> _Task_
Return, unchanged, the stretch of the data below from the line that contains "genus: Melica" through the line that contains "county / district: Sonoma", including both of those lines.

(Dataset items)

▬▬▬▬▬▬▬▬▬▬

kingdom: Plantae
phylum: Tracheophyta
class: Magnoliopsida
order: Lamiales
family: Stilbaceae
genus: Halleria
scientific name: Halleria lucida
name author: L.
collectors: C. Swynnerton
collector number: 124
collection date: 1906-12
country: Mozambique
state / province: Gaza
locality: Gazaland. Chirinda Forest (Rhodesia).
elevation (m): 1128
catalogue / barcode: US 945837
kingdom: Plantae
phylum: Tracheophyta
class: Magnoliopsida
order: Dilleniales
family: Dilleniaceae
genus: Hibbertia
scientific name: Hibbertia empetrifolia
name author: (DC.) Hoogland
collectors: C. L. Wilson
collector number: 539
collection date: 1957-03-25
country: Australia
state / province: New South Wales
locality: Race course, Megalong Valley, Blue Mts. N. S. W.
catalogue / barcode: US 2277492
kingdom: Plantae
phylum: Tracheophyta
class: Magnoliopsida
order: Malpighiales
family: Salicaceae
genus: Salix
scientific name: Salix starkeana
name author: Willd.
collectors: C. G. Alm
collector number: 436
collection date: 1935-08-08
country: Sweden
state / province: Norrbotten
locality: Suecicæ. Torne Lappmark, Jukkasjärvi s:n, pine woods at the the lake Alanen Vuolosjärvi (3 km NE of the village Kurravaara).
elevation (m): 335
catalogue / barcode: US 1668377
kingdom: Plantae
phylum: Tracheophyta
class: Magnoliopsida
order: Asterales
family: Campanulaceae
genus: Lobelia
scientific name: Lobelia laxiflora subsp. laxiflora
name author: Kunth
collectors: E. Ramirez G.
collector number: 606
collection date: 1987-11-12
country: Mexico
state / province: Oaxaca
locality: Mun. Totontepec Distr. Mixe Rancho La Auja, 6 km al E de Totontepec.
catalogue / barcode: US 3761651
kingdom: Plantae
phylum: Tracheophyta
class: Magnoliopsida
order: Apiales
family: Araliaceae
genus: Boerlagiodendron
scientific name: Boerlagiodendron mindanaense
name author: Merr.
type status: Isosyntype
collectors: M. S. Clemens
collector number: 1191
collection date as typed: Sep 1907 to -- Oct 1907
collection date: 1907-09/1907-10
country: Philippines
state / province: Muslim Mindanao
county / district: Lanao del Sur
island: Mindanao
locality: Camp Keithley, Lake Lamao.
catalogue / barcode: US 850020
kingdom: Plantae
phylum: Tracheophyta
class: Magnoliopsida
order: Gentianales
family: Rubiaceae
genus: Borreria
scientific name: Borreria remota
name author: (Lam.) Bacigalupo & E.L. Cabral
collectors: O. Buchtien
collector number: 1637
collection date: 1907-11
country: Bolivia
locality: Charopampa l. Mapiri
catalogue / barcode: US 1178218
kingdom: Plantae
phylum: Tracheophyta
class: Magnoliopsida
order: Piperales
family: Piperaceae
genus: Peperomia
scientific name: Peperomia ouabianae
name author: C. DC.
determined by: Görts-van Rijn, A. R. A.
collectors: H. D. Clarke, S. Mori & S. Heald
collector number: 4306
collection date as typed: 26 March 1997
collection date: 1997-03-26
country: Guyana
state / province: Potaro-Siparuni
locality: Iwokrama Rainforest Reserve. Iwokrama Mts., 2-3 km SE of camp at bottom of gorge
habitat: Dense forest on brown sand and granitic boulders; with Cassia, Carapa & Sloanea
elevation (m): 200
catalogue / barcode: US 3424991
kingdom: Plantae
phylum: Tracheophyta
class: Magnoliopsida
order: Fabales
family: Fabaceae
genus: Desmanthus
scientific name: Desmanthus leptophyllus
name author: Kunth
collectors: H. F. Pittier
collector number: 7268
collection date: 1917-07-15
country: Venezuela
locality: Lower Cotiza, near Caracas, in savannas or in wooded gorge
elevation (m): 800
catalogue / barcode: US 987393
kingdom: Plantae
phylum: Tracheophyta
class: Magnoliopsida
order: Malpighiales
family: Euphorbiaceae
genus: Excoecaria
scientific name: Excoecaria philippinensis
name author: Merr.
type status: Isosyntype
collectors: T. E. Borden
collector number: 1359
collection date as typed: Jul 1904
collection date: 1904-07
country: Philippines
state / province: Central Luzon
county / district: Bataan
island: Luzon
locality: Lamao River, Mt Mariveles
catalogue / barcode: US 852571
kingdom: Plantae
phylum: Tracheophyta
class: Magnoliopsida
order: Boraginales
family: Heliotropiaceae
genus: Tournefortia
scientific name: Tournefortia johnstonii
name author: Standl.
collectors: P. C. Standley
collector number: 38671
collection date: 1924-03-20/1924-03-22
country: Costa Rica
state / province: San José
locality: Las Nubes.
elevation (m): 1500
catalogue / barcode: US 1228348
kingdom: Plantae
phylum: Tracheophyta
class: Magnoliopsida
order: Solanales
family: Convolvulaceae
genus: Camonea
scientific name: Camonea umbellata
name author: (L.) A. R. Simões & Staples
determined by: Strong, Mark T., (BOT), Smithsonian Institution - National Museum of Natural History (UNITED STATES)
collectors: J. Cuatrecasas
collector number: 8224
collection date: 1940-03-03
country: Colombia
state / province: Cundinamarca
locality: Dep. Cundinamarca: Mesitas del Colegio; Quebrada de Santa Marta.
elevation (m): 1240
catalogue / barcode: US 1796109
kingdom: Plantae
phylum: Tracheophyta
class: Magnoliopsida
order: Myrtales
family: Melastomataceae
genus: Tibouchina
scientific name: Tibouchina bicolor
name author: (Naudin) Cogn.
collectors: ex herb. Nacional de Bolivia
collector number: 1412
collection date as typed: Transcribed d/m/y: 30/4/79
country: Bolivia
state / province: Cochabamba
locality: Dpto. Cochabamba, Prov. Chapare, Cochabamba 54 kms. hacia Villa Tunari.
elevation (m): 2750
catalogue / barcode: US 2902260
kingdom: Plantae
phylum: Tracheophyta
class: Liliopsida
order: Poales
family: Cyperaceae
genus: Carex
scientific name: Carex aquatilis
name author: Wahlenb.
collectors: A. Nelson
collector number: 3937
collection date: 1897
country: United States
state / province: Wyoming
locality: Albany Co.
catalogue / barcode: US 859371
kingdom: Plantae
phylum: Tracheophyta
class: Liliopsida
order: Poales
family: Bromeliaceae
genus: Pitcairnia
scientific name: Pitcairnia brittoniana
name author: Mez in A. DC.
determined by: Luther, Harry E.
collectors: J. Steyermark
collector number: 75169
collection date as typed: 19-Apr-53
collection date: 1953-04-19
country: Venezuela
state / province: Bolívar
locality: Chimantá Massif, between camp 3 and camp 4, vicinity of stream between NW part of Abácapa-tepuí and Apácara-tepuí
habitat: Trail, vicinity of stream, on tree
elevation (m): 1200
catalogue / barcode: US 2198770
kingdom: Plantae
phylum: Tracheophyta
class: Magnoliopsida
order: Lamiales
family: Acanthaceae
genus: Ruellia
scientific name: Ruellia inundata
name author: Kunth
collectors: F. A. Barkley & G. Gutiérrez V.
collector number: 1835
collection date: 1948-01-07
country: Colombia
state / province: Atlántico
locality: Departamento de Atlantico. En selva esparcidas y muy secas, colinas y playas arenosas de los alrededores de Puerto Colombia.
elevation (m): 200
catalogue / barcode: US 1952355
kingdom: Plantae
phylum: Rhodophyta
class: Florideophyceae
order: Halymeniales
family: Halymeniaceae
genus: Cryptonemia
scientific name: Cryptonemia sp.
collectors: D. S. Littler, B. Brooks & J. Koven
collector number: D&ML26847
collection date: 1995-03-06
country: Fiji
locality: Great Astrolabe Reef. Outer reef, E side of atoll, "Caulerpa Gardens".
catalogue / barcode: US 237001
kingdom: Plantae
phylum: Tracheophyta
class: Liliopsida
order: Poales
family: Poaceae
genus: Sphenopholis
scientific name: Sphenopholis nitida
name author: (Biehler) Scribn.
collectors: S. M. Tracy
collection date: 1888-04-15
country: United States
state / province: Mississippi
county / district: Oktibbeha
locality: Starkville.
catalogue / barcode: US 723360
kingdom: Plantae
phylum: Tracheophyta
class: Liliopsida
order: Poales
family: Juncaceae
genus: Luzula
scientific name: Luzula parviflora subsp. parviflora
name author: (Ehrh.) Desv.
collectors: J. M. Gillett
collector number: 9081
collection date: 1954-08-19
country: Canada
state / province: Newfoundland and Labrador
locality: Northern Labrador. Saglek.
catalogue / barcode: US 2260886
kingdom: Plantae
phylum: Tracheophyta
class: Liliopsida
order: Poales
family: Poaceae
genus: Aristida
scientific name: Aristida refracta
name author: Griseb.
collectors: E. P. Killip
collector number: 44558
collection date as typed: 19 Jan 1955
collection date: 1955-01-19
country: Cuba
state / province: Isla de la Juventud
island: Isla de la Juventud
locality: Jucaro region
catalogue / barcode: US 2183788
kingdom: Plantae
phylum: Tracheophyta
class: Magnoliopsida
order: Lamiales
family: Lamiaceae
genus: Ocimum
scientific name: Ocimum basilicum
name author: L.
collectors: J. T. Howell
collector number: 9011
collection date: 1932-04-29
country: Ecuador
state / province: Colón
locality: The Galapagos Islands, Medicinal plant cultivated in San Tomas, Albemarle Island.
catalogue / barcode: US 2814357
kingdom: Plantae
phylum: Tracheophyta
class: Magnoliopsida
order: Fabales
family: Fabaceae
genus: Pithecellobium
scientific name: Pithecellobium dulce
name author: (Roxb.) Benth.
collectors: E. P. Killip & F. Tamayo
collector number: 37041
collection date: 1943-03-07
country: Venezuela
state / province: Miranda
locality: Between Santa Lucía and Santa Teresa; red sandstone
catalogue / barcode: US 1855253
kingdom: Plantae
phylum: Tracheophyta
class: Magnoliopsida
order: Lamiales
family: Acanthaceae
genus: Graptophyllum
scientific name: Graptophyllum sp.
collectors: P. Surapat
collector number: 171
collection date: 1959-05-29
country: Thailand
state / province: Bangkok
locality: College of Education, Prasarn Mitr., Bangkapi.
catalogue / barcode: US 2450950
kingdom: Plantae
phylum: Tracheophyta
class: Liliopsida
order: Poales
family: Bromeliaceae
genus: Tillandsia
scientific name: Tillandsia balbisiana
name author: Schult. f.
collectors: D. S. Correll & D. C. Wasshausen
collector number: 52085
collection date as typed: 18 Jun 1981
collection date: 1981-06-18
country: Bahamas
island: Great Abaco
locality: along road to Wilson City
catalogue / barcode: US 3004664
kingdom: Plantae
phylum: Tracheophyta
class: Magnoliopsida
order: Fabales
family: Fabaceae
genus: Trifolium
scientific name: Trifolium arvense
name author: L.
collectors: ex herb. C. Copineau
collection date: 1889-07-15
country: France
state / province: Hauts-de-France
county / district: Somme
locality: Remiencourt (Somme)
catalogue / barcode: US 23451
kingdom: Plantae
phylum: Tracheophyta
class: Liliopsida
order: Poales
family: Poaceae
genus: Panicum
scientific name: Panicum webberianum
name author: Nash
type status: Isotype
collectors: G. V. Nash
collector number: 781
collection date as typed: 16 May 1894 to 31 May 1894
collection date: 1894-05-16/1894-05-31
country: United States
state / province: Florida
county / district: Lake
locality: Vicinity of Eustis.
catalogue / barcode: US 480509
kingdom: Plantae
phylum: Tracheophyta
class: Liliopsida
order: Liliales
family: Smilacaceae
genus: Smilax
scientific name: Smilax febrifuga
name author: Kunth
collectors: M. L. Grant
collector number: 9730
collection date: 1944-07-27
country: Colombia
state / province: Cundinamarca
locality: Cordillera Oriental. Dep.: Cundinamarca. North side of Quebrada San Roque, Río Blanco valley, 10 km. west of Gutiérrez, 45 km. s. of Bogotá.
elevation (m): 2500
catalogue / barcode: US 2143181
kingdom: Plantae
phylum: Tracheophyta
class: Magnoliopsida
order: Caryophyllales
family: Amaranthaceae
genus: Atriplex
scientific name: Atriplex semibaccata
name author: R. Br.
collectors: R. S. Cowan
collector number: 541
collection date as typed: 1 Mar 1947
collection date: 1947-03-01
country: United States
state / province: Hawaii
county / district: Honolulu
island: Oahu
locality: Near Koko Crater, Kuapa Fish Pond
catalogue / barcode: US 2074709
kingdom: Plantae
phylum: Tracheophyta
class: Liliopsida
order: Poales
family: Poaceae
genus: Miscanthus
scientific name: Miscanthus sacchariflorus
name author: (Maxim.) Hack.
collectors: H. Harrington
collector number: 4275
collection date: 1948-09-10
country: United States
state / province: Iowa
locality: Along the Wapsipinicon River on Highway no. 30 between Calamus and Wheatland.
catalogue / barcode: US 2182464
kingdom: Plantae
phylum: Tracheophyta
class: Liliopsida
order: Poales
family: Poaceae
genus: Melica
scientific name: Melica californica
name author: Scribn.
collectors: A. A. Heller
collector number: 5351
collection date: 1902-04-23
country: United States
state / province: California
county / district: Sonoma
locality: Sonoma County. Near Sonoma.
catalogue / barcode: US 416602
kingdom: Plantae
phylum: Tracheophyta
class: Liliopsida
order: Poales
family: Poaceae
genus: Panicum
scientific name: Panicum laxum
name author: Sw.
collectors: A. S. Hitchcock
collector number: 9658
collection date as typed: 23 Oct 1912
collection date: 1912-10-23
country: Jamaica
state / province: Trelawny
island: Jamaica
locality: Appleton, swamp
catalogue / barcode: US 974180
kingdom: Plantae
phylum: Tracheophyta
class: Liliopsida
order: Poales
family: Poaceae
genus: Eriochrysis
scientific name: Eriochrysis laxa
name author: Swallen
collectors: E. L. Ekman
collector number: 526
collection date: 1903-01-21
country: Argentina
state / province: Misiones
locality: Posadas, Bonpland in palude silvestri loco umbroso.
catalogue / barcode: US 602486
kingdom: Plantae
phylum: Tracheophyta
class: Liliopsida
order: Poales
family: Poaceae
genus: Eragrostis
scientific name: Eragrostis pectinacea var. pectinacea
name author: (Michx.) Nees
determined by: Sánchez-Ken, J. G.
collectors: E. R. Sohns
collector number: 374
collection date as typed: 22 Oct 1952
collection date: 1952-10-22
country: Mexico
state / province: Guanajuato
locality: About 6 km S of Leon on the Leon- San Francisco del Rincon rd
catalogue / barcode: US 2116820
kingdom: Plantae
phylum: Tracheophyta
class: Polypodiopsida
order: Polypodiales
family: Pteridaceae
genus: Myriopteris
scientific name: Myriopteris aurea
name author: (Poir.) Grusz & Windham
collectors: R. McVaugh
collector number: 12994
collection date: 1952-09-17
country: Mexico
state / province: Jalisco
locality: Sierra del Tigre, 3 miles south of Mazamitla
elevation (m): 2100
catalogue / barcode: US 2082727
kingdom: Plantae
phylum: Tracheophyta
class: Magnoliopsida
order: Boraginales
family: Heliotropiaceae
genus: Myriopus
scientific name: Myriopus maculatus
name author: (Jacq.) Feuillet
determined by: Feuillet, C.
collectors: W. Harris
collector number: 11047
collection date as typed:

▬▬▬▬▬▬▬▬▬▬

> _Result of the exercise_
genus: Melica
scientific name: Melica californica
name author: Scribn.
collectors: A. A. Heller
collector number: 5351
collection date: 1902-04-23
country: United States
state / province: California
county / district: Sonoma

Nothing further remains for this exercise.